Exercise material:
______________________________
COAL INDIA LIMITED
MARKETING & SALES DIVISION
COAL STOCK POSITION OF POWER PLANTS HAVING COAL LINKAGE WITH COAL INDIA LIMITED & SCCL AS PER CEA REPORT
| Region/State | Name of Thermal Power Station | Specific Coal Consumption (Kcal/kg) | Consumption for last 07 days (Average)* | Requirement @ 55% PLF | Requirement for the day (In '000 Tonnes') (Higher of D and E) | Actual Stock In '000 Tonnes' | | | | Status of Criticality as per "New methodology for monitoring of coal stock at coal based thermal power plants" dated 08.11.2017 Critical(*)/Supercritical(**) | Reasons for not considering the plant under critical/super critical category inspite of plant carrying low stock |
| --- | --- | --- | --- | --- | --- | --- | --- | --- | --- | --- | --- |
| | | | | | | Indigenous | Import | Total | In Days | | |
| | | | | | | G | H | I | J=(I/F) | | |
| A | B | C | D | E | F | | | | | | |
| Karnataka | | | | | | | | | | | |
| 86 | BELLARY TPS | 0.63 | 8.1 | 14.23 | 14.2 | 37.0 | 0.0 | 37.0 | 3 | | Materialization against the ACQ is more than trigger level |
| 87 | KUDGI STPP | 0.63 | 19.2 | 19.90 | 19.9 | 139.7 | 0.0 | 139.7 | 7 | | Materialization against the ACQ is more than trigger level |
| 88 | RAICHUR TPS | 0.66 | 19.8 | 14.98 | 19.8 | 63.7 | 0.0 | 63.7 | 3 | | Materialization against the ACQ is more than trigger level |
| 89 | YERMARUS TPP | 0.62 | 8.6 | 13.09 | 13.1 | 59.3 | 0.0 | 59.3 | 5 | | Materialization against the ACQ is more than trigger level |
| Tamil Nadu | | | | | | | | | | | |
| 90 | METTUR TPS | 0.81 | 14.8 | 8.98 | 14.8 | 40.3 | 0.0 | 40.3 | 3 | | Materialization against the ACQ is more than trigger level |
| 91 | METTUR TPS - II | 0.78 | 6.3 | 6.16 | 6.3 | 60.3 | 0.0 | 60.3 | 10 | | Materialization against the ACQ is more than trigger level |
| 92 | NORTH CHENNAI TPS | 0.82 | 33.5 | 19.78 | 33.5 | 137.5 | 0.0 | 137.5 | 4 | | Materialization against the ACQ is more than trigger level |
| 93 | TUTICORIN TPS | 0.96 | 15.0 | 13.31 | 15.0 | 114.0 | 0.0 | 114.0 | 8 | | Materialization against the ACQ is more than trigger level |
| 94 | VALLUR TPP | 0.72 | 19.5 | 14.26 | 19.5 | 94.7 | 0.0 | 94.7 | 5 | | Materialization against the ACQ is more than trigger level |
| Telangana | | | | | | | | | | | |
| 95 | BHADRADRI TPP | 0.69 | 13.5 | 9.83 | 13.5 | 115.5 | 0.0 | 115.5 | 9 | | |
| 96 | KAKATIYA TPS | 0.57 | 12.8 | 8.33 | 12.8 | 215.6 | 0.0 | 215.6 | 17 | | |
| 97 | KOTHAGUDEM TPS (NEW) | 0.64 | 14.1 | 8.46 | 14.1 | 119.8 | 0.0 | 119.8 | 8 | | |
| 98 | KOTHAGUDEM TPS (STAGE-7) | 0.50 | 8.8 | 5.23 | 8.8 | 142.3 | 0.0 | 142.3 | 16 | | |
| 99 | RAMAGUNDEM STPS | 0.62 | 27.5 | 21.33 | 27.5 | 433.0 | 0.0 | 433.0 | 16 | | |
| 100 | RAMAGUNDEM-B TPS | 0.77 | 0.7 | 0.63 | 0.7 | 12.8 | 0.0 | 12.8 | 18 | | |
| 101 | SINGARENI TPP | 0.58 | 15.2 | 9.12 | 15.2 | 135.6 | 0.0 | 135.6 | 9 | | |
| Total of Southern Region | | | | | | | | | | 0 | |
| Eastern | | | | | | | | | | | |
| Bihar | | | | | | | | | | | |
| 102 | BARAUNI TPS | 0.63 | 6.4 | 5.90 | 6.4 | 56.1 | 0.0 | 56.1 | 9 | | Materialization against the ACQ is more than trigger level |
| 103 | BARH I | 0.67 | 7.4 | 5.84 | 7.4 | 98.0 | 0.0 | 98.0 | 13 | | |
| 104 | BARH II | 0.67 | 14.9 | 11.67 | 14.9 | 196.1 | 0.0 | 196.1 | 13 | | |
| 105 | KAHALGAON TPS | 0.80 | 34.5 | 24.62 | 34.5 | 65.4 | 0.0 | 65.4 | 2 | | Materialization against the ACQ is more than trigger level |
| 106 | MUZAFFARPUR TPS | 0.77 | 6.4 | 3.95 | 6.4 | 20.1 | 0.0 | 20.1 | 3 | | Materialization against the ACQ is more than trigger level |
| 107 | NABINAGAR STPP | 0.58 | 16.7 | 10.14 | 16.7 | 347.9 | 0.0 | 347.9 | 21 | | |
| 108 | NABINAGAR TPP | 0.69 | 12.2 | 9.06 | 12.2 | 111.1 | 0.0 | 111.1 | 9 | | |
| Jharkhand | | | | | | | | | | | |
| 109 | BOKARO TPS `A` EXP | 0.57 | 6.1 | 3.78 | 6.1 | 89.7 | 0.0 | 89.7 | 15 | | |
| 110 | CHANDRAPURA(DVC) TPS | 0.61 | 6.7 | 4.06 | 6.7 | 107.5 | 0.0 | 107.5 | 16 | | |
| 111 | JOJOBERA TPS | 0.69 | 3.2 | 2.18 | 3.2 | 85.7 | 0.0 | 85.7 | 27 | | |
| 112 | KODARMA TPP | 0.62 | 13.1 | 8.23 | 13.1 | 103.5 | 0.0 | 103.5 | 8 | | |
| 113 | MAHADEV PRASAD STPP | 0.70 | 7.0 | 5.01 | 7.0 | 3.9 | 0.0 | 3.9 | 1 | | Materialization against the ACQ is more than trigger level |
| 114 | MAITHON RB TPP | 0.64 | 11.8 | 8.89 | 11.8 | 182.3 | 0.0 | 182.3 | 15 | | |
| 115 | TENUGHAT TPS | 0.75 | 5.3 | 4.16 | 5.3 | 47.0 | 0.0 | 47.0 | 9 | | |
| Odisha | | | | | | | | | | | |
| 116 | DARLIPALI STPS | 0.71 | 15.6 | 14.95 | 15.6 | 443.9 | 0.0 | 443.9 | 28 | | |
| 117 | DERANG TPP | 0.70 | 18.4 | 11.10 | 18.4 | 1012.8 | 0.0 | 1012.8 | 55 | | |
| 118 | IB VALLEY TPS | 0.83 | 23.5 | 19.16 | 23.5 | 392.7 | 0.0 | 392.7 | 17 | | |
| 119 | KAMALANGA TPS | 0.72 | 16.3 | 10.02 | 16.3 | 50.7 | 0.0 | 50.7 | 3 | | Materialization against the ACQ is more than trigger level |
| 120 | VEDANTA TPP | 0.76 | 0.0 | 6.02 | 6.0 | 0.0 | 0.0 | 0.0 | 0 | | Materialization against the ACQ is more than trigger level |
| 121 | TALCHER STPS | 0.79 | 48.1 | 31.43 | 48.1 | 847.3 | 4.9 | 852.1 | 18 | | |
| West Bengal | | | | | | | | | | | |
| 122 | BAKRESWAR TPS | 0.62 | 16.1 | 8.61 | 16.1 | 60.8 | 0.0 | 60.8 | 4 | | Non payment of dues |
______________________________
Work item: Reproduce verbatim the lines above, from the line with "443.9 | 28 | | |" through the line with "West Bengal |".

Answer to this problem:
| 116 | DARLIPALI STPS | 0.71 | 15.6 | 14.95 | 15.6 | 443.9 | 0.0 | 443.9 | 28 | | |
| 117 | DERANG TPP | 0.70 | 18.4 | 11.10 | 18.4 | 1012.8 | 0.0 | 1012.8 | 55 | | |
| 118 | IB VALLEY TPS | 0.83 | 23.5 | 19.16 | 23.5 | 392.7 | 0.0 | 392.7 | 17 | | |
| 119 | KAMALANGA TPS | 0.72 | 16.3 | 10.02 | 16.3 | 50.7 | 0.0 | 50.7 | 3 | | Materialization against the ACQ is more than trigger level |
| 120 | VEDANTA TPP | 0.76 | 0.0 | 6.02 | 6.0 | 0.0 | 0.0 | 0.0 | 0 | | Materialization against the ACQ is more than trigger level |
| 121 | TALCHER STPS | 0.79 | 48.1 | 31.43 | 48.1 | 847.3 | 4.9 | 852.1 | 18 | | |
| West Bengal | | | | | | | | | | | |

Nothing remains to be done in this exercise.